WHAT NEEDS TO BE DONE
Can you return every line of the entries below, unchanged and in the same order?

INFORMATION SHOWN
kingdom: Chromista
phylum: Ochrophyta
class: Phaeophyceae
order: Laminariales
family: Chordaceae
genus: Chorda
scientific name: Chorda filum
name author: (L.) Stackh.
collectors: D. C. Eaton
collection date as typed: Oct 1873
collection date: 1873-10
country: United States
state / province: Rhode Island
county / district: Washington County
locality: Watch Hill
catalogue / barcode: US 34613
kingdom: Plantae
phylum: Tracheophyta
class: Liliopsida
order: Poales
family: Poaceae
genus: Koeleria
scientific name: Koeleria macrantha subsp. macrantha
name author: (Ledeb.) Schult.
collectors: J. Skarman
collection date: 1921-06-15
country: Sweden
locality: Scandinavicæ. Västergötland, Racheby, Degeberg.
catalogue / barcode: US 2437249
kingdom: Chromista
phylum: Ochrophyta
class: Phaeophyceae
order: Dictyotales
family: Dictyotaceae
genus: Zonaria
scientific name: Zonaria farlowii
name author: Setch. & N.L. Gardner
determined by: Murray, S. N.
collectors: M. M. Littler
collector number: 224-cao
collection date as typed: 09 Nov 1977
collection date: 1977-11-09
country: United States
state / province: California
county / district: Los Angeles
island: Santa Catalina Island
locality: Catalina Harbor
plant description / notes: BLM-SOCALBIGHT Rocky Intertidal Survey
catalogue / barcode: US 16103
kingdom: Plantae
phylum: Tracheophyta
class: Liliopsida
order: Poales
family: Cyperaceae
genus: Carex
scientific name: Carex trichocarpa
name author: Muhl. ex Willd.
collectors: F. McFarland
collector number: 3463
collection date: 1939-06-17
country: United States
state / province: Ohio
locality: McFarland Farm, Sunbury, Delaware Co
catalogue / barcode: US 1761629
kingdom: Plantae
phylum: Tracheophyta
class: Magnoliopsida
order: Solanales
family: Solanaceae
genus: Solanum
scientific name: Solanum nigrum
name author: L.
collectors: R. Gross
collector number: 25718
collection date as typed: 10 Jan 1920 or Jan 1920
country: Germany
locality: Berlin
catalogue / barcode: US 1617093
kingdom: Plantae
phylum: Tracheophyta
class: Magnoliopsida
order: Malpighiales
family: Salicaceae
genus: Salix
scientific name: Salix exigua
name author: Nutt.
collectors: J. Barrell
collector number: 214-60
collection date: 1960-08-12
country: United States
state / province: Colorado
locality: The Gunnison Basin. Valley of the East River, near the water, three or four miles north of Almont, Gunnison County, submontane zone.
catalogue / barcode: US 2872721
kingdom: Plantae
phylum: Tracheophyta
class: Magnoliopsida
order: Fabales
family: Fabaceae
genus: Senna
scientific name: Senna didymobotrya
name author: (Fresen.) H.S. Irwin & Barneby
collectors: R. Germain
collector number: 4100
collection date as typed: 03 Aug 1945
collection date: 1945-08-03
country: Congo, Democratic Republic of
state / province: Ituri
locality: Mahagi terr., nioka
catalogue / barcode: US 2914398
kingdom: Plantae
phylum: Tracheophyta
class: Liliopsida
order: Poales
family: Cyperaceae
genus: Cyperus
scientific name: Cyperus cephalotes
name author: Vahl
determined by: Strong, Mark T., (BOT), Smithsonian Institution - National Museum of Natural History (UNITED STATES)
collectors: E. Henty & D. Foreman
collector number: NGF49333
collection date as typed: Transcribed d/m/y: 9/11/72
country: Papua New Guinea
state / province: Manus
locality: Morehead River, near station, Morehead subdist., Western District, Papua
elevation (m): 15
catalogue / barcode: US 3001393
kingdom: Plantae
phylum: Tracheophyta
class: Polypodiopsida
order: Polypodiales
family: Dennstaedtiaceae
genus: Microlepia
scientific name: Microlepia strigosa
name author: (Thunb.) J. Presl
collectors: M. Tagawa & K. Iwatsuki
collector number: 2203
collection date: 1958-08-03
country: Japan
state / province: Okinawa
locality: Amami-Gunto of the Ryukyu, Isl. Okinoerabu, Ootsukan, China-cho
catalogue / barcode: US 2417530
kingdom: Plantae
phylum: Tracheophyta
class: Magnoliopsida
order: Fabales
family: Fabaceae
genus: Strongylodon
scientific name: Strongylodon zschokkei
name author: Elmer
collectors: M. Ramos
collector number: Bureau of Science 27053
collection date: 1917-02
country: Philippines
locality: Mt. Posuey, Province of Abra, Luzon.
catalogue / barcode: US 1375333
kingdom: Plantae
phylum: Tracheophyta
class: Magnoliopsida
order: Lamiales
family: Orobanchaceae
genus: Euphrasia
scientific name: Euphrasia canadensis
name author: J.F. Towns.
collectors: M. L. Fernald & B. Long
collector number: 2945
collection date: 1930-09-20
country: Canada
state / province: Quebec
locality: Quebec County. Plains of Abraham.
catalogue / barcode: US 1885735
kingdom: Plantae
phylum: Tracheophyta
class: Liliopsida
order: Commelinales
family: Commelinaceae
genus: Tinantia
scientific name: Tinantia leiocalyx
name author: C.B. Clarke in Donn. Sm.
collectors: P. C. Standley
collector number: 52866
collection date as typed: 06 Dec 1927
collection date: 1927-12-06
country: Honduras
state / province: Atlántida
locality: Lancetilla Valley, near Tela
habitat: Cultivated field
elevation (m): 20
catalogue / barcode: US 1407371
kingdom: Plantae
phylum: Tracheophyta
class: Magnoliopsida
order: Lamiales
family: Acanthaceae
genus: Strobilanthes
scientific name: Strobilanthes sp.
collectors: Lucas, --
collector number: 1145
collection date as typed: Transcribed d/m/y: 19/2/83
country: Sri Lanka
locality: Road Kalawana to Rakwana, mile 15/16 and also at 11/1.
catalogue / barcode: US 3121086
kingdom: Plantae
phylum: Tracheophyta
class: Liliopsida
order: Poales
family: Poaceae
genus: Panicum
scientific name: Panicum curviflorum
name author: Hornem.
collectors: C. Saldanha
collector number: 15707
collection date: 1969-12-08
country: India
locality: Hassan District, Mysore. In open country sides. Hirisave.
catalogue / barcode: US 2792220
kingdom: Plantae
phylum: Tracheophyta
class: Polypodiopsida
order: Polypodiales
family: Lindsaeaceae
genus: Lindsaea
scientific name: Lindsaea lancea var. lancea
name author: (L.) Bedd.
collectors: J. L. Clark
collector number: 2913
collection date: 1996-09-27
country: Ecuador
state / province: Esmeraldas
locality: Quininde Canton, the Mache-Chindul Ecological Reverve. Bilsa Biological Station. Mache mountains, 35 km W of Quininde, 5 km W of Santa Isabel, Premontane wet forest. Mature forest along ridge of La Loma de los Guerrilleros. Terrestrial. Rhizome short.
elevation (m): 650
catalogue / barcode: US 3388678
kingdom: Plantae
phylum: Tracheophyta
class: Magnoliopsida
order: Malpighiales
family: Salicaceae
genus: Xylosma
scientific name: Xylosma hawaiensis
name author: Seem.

RESPONSE TO THE TASK
kingdom: Chromista
phylum: Ochrophyta
class: Phaeophyceae
order: Laminariales
family: Chordaceae
genus: Chorda
scientific name: Chorda filum
name author: (L.) Stackh.
collectors: D. C. Eaton
collection date as typed: Oct 1873
collection date: 1873-10
country: United States
state / province: Rhode Island
county / district: Washington County
locality: Watch Hill
catalogue / barcode: US 34613
kingdom: Plantae
phylum: Tracheophyta
class: Liliopsida
order: Poales
family: Poaceae
genus: Koeleria
scientific name: Koeleria macrantha subsp. macrantha
name author: (Ledeb.) Schult.
collectors: J. Skarman
collection date: 1921-06-15
country: Sweden
locality: Scandinavicæ. Västergötland, Racheby, Degeberg.
catalogue / barcode: US 2437249
kingdom: Chromista
phylum: Ochrophyta
class: Phaeophyceae
order: Dictyotales
family: Dictyotaceae
genus: Zonaria
scientific name: Zonaria farlowii
name author: Setch. & N.L. Gardner
determined by: Murray, S. N.
collectors: M. M. Littler
collector number: 224-cao
collection date as typed: 09 Nov 1977
collection date: 1977-11-09
country: United States
state / province: California
county / district: Los Angeles
island: Santa Catalina Island
locality: Catalina Harbor
plant description / notes: BLM-SOCALBIGHT Rocky Intertidal Survey
catalogue / barcode: US 16103
kingdom: Plantae
phylum: Tracheophyta
class: Liliopsida
order: Poales
family: Cyperaceae
genus: Carex
scientific name: Carex trichocarpa
name author: Muhl. ex Willd.
collectors: F. McFarland
collector number: 3463
collection date: 1939-06-17
country: United States
state / province: Ohio
locality: McFarland Farm, Sunbury, Delaware Co
catalogue / barcode: US 1761629
kingdom: Plantae
phylum: Tracheophyta
class: Magnoliopsida
order: Solanales
family: Solanaceae
genus: Solanum
scientific name: Solanum nigrum
name author: L.
collectors: R. Gross
collector number: 25718
collection date as typed: 10 Jan 1920 or Jan 1920
country: Germany
locality: Berlin
catalogue / barcode: US 1617093
kingdom: Plantae
phylum: Tracheophyta
class: Magnoliopsida
order: Malpighiales
family: Salicaceae
genus: Salix
scientific name: Salix exigua
name author: Nutt.
collectors: J. Barrell
collector number: 214-60
collection date: 1960-08-12
country: United States
state / province: Colorado
locality: The Gunnison Basin. Valley of the East River, near the water, three or four miles north of Almont, Gunnison County, submontane zone.
catalogue / barcode: US 2872721
kingdom: Plantae
phylum: Tracheophyta
class: Magnoliopsida
order: Fabales
family: Fabaceae
genus: Senna
scientific name: Senna didymobotrya
name author: (Fresen.) H.S. Irwin & Barneby
collectors: R. Germain
collector number: 4100
collection date as typed: 03 Aug 1945
collection date: 1945-08-03
country: Congo, Democratic Republic of
state / province: Ituri
locality: Mahagi terr., nioka
catalogue / barcode: US 2914398
kingdom: Plantae
phylum: Tracheophyta
class: Liliopsida
order: Poales
family: Cyperaceae
genus: Cyperus
scientific name: Cyperus cephalotes
name author: Vahl
determined by: Strong, Mark T., (BOT), Smithsonian Institution - National Museum of Natural History (UNITED STATES)
collectors: E. Henty & D. Foreman
collector number: NGF49333
collection date as typed: Transcribed d/m/y: 9/11/72
country: Papua New Guinea
state / province: Manus
locality: Morehead River, near station, Morehead subdist., Western District, Papua
elevation (m): 15
catalogue / barcode: US 3001393
kingdom: Plantae
phylum: Tracheophyta
class: Polypodiopsida
order: Polypodiales
family: Dennstaedtiaceae
genus: Microlepia
scientific name: Microlepia strigosa
name author: (Thunb.) J. Presl
collectors: M. Tagawa & K. Iwatsuki
collector number: 2203
collection date: 1958-08-03
country: Japan
state / province: Okinawa
locality: Amami-Gunto of the Ryukyu, Isl. Okinoerabu, Ootsukan, China-cho
catalogue / barcode: US 2417530
kingdom: Plantae
phylum: Tracheophyta
class: Magnoliopsida
order: Fabales
family: Fabaceae
genus: Strongylodon
scientific name: Strongylodon zschokkei
name author: Elmer
collectors: M. Ramos
collector number: Bureau of Science 27053
collection date: 1917-02
country: Philippines
locality: Mt. Posuey, Province of Abra, Luzon.
catalogue / barcode: US 1375333
kingdom: Plantae
phylum: Tracheophyta
class: Magnoliopsida
order: Lamiales
family: Orobanchaceae
genus: Euphrasia
scientific name: Euphrasia canadensis
name author: J.F. Towns.
collectors: M. L. Fernald & B. Long
collector number: 2945
collection date: 1930-09-20
country: Canada
state / province: Quebec
locality: Quebec County. Plains of Abraham.
catalogue / barcode: US 1885735
kingdom: Plantae
phylum: Tracheophyta
class: Liliopsida
order: Commelinales
family: Commelinaceae
genus: Tinantia
scientific name: Tinantia leiocalyx
name author: C.B. Clarke in Donn. Sm.
collectors: P. C. Standley
collector number: 52866
collection date as typed: 06 Dec 1927
collection date: 1927-12-06
country: Honduras
state / province: Atlántida
locality: Lancetilla Valley, near Tela
habitat: Cultivated field
elevation (m): 20
catalogue / barcode: US 1407371
kingdom: Plantae
phylum: Tracheophyta
class: Magnoliopsida
order: Lamiales
family: Acanthaceae
genus: Strobilanthes
scientific name: Strobilanthes sp.
collectors: Lucas, --
collector number: 1145
collection date as typed: Transcribed d/m/y: 19/2/83
country: Sri Lanka
locality: Road Kalawana to Rakwana, mile 15/16 and also at 11/1.
catalogue / barcode: US 3121086
kingdom: Plantae
phylum: Tracheophyta
class: Liliopsida
order: Poales
family: Poaceae
genus: Panicum
scientific name: Panicum curviflorum
name author: Hornem.
collectors: C. Saldanha
collector number: 15707
collection date: 1969-12-08
country: India
locality: Hassan District, Mysore. In open country sides. Hirisave.
catalogue / barcode: US 2792220
kingdom: Plantae
phylum: Tracheophyta
class: Polypodiopsida
order: Polypodiales
family: Lindsaeaceae
genus: Lindsaea
scientific name: Lindsaea lancea var. lancea
name author: (L.) Bedd.
collectors: J. L. Clark
collector number: 2913
collection date: 1996-09-27
country: Ecuador
state / province: Esmeraldas
locality: Quininde Canton, the Mache-Chindul Ecological Reverve. Bilsa Biological Station. Mache mountains, 35 km W of Quininde, 5 km W of Santa Isabel, Premontane wet forest. Mature forest along ridge of La Loma de los Guerrilleros. Terrestrial. Rhizome short.
elevation (m): 650
catalogue / barcode: US 3388678
kingdom: Plantae
phylum: Tracheophyta
class: Magnoliopsida
order: Malpighiales
family: Salicaceae
genus: Xylosma
scientific name: Xylosma hawaiensis
name author: Seem.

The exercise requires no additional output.